Not surprisingly, Alberta’s economy is reeling, especially from impact of low oil prices. The number of Albertans collecting employment insurance rose 10.7 per cent in April, compared to a national average growth of 0.5 per cent, Statistics Canada said Thursday. It was the fourth month in a row that Alberta had the biggest increase in the number of people on EI. The province’s unemployment rate hit 5.8 per cent in May, the highest rate seen since January 2011.
Despite these challenges, the oilsands remain strong, says RBC Dominion Securities Inc. in a new report.
Capital investments will decline 32 per cent this year to just under $18 billion, but a number of high-probability projects gives RBC analyst Mark Friesen “the confidence that capital spending will remain robust throughout the rest of this decade.”
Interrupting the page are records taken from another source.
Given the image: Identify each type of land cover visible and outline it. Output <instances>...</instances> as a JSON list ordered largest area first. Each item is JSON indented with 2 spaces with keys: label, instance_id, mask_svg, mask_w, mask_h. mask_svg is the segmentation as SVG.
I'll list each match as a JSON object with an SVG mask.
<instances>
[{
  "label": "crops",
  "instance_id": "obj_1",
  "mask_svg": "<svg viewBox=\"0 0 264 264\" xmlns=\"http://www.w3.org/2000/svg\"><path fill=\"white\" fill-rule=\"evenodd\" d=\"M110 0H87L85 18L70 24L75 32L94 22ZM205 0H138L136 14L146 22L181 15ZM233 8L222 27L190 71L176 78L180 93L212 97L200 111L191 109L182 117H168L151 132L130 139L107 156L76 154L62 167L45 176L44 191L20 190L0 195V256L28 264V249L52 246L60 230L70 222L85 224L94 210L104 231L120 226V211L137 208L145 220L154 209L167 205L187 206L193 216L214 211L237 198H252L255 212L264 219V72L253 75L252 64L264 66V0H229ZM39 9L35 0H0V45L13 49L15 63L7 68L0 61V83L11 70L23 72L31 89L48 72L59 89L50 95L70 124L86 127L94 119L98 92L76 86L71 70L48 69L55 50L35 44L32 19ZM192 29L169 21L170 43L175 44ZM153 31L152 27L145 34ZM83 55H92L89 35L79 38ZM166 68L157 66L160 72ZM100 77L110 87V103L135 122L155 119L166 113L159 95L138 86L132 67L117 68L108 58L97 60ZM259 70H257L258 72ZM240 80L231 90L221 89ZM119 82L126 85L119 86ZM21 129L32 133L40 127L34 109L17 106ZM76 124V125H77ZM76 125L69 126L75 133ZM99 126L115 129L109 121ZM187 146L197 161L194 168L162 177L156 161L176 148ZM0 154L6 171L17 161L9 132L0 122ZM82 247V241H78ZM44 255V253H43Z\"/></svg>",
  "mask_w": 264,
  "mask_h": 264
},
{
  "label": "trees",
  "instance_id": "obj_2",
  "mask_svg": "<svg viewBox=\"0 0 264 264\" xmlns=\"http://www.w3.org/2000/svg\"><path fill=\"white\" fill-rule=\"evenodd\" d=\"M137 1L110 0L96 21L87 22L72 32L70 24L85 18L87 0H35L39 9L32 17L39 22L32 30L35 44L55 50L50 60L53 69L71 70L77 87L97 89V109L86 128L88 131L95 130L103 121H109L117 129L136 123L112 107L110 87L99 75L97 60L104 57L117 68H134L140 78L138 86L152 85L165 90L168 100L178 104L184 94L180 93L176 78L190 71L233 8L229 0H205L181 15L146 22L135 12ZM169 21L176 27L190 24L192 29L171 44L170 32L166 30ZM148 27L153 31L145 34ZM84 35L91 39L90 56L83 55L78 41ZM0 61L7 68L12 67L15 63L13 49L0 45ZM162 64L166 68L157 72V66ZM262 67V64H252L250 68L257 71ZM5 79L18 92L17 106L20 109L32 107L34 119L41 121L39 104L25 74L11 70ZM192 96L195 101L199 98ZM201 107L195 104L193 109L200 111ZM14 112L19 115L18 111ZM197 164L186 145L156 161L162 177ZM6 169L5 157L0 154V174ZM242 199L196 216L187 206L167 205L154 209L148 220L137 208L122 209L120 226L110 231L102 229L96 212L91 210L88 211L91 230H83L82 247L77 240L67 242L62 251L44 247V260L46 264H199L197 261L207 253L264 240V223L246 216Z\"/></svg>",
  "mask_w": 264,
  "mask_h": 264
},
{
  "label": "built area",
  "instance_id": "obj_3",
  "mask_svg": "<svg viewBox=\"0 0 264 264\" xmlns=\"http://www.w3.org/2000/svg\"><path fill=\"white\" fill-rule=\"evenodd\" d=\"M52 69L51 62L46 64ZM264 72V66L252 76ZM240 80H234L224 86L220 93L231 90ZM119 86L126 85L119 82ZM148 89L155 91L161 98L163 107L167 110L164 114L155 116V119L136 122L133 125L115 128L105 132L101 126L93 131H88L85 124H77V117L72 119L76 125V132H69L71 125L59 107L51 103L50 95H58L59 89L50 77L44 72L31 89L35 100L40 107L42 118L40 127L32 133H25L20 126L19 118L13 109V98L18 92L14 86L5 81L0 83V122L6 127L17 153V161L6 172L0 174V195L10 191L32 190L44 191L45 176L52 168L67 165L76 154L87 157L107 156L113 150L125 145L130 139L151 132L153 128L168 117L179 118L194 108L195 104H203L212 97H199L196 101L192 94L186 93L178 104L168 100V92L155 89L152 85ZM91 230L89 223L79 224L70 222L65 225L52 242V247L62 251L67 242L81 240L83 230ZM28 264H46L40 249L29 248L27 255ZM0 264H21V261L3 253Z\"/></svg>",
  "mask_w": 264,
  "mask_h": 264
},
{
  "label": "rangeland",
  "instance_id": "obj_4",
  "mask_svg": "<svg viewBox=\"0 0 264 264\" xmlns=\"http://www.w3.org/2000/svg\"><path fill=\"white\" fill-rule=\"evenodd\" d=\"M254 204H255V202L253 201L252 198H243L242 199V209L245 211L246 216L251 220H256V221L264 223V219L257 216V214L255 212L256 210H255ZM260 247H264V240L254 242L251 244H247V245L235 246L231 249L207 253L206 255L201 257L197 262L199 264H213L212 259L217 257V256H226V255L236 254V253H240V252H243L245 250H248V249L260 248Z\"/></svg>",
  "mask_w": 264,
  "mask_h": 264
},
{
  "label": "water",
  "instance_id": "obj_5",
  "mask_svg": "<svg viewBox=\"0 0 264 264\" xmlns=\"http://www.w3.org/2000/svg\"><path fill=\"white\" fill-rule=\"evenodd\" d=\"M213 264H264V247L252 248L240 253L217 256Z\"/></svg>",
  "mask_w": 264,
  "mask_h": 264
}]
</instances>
Growth will be concentrated in the 10 most active oilsands producers, such as Suncor Energy Inc., Canadian Natural Resources Ltd. and Imperial Oil Ltd. that are spearheading projects that will boost production by an additional 1.4 million barrels per day — higher than Algeria or the United Kingdom’s total crude oil production.
The increase would come even after companies reduce capital expenditure by $45 billion during the next five years, and projects with a combined capacity of 175,000 bpd will not see the light of day, RBC estimates.
While the sector faces a multitude of challenges, such as pipeline capacity constraints and increased environmental objection, “we still believe that financing conviction remains the greatest near-term challenge facing the sector, particularly for the smaller oilsands development companies at this time of low-cycle oil pricing,” Friesen said.